- Brief -
Below are the records; copy each line in which "lines" can be found.

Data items
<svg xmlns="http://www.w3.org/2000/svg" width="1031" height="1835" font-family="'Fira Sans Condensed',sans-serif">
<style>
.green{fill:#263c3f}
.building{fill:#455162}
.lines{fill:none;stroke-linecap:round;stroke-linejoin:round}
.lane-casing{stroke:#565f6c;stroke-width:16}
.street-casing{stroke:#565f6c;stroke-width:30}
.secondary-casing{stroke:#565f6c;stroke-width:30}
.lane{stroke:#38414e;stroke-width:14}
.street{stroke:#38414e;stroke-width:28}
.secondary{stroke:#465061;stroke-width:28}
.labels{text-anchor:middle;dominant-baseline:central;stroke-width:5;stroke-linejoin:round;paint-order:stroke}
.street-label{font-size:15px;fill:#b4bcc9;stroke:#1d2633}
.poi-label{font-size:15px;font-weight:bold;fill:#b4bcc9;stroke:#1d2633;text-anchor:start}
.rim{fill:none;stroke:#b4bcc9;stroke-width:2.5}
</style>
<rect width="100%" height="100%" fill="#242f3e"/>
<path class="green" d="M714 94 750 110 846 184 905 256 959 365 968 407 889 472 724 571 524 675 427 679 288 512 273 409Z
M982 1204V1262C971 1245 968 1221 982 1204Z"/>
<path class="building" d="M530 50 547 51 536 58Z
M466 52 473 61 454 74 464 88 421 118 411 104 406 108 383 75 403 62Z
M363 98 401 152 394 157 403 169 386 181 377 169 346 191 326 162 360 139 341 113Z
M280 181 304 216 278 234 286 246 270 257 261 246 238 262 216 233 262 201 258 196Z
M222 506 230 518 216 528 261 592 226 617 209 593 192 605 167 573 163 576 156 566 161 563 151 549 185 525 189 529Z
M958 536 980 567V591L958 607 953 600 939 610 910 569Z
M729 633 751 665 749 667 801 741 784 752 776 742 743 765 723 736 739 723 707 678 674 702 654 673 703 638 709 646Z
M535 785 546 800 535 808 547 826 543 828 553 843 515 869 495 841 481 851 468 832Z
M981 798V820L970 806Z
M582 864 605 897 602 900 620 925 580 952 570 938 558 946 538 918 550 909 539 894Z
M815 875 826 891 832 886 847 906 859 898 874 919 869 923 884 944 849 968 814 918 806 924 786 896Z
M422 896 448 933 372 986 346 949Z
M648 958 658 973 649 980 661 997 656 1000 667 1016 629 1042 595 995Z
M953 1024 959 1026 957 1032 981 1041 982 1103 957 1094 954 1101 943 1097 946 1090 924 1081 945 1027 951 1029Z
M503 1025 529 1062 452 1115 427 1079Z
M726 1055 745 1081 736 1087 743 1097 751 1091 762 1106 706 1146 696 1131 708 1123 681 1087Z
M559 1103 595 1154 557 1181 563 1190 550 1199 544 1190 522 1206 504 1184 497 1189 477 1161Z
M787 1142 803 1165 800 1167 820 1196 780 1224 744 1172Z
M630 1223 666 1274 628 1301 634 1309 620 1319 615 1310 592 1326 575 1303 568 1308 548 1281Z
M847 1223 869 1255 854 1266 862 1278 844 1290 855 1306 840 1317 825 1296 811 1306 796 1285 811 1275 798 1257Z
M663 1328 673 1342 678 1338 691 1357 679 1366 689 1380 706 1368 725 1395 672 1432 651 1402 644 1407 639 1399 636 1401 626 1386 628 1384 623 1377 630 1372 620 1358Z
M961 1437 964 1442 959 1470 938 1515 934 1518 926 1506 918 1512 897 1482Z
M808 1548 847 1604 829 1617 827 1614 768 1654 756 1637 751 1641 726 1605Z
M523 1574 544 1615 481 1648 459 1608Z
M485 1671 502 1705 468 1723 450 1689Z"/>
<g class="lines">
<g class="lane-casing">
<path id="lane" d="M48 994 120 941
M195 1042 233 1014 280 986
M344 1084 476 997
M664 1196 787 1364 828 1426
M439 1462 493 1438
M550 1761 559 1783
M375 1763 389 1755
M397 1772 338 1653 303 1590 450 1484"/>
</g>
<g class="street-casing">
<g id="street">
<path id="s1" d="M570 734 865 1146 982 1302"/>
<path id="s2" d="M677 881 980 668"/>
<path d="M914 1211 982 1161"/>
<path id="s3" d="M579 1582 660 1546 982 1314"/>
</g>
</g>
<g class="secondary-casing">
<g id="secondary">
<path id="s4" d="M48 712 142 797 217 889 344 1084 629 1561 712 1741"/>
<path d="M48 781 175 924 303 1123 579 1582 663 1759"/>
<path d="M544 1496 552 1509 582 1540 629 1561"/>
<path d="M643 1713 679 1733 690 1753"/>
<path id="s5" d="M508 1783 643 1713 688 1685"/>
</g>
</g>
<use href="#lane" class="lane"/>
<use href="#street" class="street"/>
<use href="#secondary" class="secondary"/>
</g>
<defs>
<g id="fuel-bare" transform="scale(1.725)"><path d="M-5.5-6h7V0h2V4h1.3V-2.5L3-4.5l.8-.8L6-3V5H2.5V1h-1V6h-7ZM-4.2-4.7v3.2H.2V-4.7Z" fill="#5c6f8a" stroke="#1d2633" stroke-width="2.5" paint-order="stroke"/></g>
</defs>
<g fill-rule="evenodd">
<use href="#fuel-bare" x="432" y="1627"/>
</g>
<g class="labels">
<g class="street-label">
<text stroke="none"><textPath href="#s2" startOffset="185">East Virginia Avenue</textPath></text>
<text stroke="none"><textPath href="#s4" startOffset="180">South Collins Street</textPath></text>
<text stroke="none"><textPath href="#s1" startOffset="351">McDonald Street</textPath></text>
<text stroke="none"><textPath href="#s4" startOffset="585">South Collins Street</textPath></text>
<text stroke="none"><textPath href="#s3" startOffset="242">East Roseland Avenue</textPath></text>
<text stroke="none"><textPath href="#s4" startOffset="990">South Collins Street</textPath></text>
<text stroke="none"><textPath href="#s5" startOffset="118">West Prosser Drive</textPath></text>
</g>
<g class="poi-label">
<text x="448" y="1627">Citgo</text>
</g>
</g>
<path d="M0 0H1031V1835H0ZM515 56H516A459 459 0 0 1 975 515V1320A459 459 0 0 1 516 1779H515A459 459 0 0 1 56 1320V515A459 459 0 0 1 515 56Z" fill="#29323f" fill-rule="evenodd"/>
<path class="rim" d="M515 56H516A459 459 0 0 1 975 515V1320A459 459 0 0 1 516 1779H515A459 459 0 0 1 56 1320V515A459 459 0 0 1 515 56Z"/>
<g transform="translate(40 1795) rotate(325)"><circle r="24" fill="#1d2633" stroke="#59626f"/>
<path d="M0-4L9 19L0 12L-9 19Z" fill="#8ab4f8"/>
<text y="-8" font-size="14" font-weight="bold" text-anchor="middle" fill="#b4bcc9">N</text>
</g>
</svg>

- Output for this exercise -
.lines{fill:none;stroke-linecap:round;stroke-linejoin:round}
<g class="lines">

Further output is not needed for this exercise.